Als u wilt begrijpen wat er gebeurt, moet u de semantiek van Peek-Lock in Service Bus begrijpen. Wanneer een client Peek-Lock gebruikt, wordt een bericht atomisch opgehaald en vergrendeld door Service Bus. Terwijl de vergrendeling is vastgehouden, wordt het bericht gegarandeerd niet bezorgd bij andere ontvangers. Als de vergrendeling verloopt, wordt het bericht beschikbaar voor andere ontvangers. Na een maximum aantal bezorgingspogingen (dat kan worden geconfigureerd), plaatst Service Bus de berichten in een wachtrij met onbestelbare berichten, waar deze later kan worden onderzocht.
Houd er rekening mee dat de werkstroomservice grote batches berichten vooraf afhaalt( 3000 berichten tegelijk). Dit betekent dat de totale tijd voor het verwerken van elk bericht langer is, wat resulteert in een time-out van berichten, teruggaan naar de wachtrij en uiteindelijk in de wachtrij met onbestelbare berichten.
U kunt dit gedrag ook zien in de uitzonderingen, waarbij talrijke MessageLostLockException
uitzonderingen worden vastgelegd:
Test 5: Vergrendelingsduur verhogen
Voor deze belastingstest is de duur van de berichtvergrendeling ingesteld op 5 minuten, om time-outs van vergrendeling te voorkomen. De grafiek van binnenkomende en uitgaande berichten laat nu zien dat het systeem de snelheid van binnenkomende berichten bijhoudt:
Gedurende de totale duur van de belastingstest van 8 minuten heeft de toepassing 25 K-bewerkingen voltooid, met een piekdoorvoer van 72 bewerkingen per seconde, wat een toename van 400% van de maximale doorvoer vertegenwoordigt.
Uit het uitvoeren van dezelfde test met een langere duur bleek echter dat de toepassing deze snelheid niet kon ondersteunen:
De metrische containergegevens laten zien dat het maximale CPU-gebruik bijna 100% was. Op dit moment lijkt de toepassing CPU-gebonden te zijn.

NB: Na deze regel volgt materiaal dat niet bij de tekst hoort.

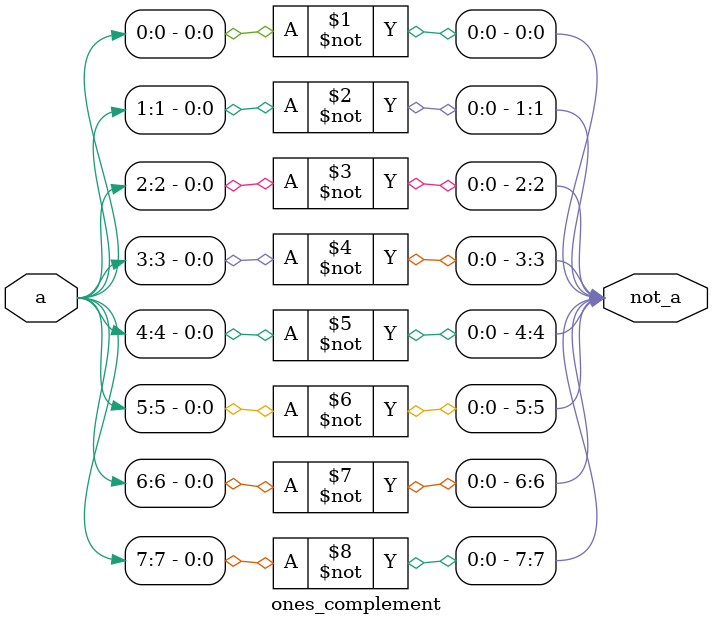
<source format=v>
`timescale 1ns/1ps

module ones_complement(
    input [7:0] a,
    output [7:0] not_a
);
    genvar i;
    generate
        for (i = 0; i < 8; i = i + 1) begin : gen_complement
            not (not_a[i], a[i]);
        end
    endgenerate

endmodule
</source>
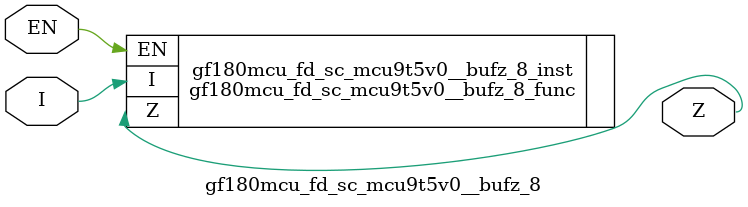
<source format=v>

module gf180mcu_fd_sc_mcu9t5v0__bufz_8( EN, I, Z );
input EN, I;
output Z;

   `ifdef FUNCTIONAL  //  functional //

	gf180mcu_fd_sc_mcu9t5v0__bufz_8_func gf180mcu_fd_sc_mcu9t5v0__bufz_8_behav_inst(.EN(EN),.I(I),.Z(Z));

   `else

	gf180mcu_fd_sc_mcu9t5v0__bufz_8_func gf180mcu_fd_sc_mcu9t5v0__bufz_8_inst(.EN(EN),.I(I),.Z(Z));

	// spec_gates_begin


	// spec_gates_end



   specify

	// specify_block_begin

	// comb arc EN --> Z
	 (EN => Z) = (1.0,1.0);

	// comb arc I --> Z
	 (I => Z) = (1.0,1.0);

	// specify_block_end

   endspecify

   `endif

endmodule

</source>
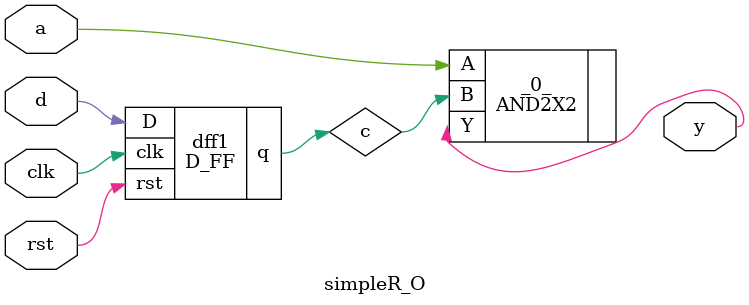
<source format=v>
/* Generated by Yosys 0.6 (git sha1 UNKNOWN, clang 3.4-1ubuntu3 -fPIC -Os) */

module D_FF(D, clk, rst, q);
  wire _0_;
  input D;
  input clk;
  output q;
  input rst;
  AND2X2 _1_ (
    .A(D),
    .B(rst),
    .Y(_0_)
  );
  DFFPOSX1 _2_ (
    .CLK(clk),
    .D(_0_),
    .Q(q)
  );
endmodule

module simpleR_O(a, d, clk, rst, y);
  input a;
  wire c;
  input clk;
  input d;
  input rst;
  output y;
  AND2X2 _0_ (
    .A(a),
    .B(c),
    .Y(y)
  );
  D_FF dff1 (
    .D(d),
    .clk(clk),
    .q(c),
    .rst(rst)
  );
endmodule

</source>
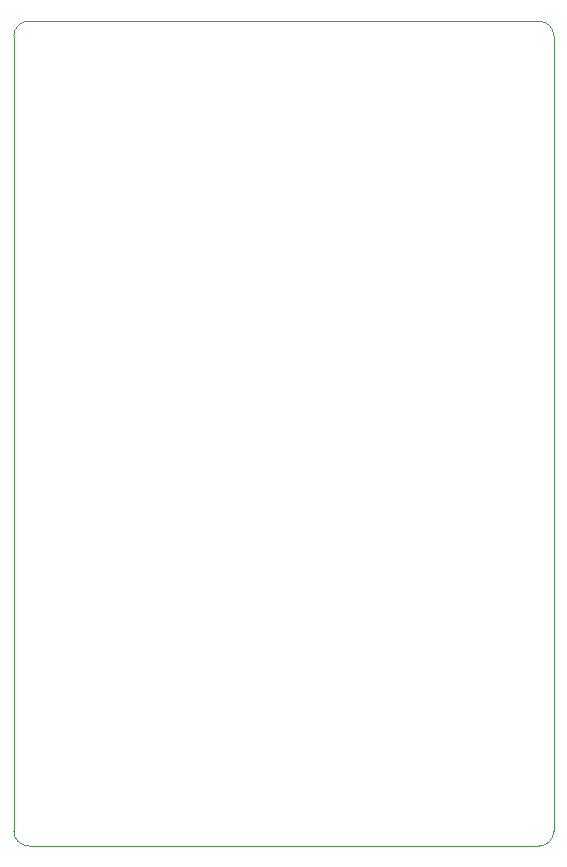
<source format=gm1>
G04 #@! TF.GenerationSoftware,KiCad,Pcbnew,(5.1.5)-3*
G04 #@! TF.CreationDate,2020-01-03T21:25:54+01:00*
G04 #@! TF.ProjectId,DHT_Disp_1,4448545f-4469-4737-905f-312e6b696361,rev?*
G04 #@! TF.SameCoordinates,Original*
G04 #@! TF.FileFunction,Profile,NP*
%FSLAX46Y46*%
G04 Gerber Fmt 4.6, Leading zero omitted, Abs format (unit mm)*
G04 Created by KiCad (PCBNEW (5.1.5)-3) date 2020-01-03 21:25:54*
%MOMM*%
%LPD*%
G04 APERTURE LIST*
%ADD10C,0.050000*%
G04 APERTURE END LIST*
D10*
X114300000Y-69850000D02*
G75*
G02X115570000Y-68580000I1270000J0D01*
G01*
X158750000Y-68580000D02*
G75*
G02X160020000Y-69850000I0J-1270000D01*
G01*
X160020000Y-137160000D02*
G75*
G02X158750000Y-138430000I-1270000J0D01*
G01*
X115570000Y-138430000D02*
G75*
G02X114300000Y-137160000I0J1270000D01*
G01*
X115570000Y-68580000D02*
X158750000Y-68580000D01*
X114300000Y-69850000D02*
X114300000Y-137160000D01*
X160020000Y-69850000D02*
X160020000Y-137160000D01*
X158750000Y-138430000D02*
X115570000Y-138430000D01*
M02*

</source>
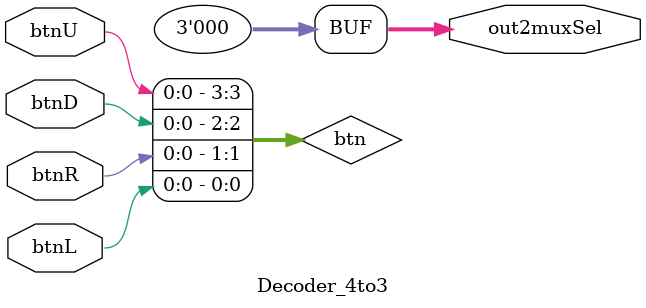
<source format=v>
`timescale 1ns / 1ps


module Decoder_4to3(
input btnU, 
input btnD, 
input btnR, 
input btnL, 
output reg [2:0] out2muxSel
    );
    reg [3:0] btn;
    always@(btnU, btnD, btnR,btnL)
        begin
        btn[3]<=btnU;
        btn[2]<=btnD;
        btn[1]<=btnR;
        btn[0]<=btnL;

        case(btn)
            4'b0001:  out2muxSel<= 3'b100; 
            4'b0010:  out2muxSel<= 3'b101; 
            4'b0100:  out2muxSel<= 3'b110; 
            4'b1000:  out2muxSel<= 3'b111; 
            default: out2muxSel<= 3'b000;
        endcase
    end
endmodule

</source>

Het schalen van het cluster kan de prestaties nu verbeteren, in tegenstelling tot de vorige poging om uit te schalen.
Test 6: De back-endservices (opnieuw) uitschalen
Voor de laatste belastingstest in de reeks heeft het team het Kubernetes-cluster en de pods als volgt uitgeschaald:
Instelling | Waarde |
---|---|
Clusterknooppunten | 12 |
Opnameservice | 3 replica's |
Werkstroomservice | 6 replica's |
Pakket, Levering, Drone Scheduler-services | Elk 9 replica's |
Deze test heeft geresulteerd in een hogere doorvoer, zonder aanzienlijke vertraging bij het verwerken van berichten. Bovendien bleef het CPU-gebruik van knooppunten lager dan 80%.
Samenvatting
Voor dit scenario zijn de volgende knelpunten geïdentificeerd:
- Uitzonderingen voor onvoldoende geheugen in Azure Cache voor Redis.
- Gebrek aan parallellisme in berichtverwerking.
- Onvoldoende duur van berichtvergrendeling, wat leidt tot time-outs voor vergrendeling en het plaatsen van berichten in de wachtrij met onbestelbare berichten.
- CPU-uitputting.
Om deze problemen vast te stellen, is het ontwikkelteam gebaseerd op de volgende metrische gegevens:
- De snelheid van inkomende en uitgaande Service Bus-berichten.
- Toepassingsoverzicht in Application Insights.
- Fouten en uitzonderingen.
- Aangepaste Log Analytics-query's.
- CPU- en geheugengebruik in Azure Monitor-container insights.
Volgende stappen
Zie Een microservicearchitectuur ontwerpen voor meer informatie over het ontwerp van dit scenario.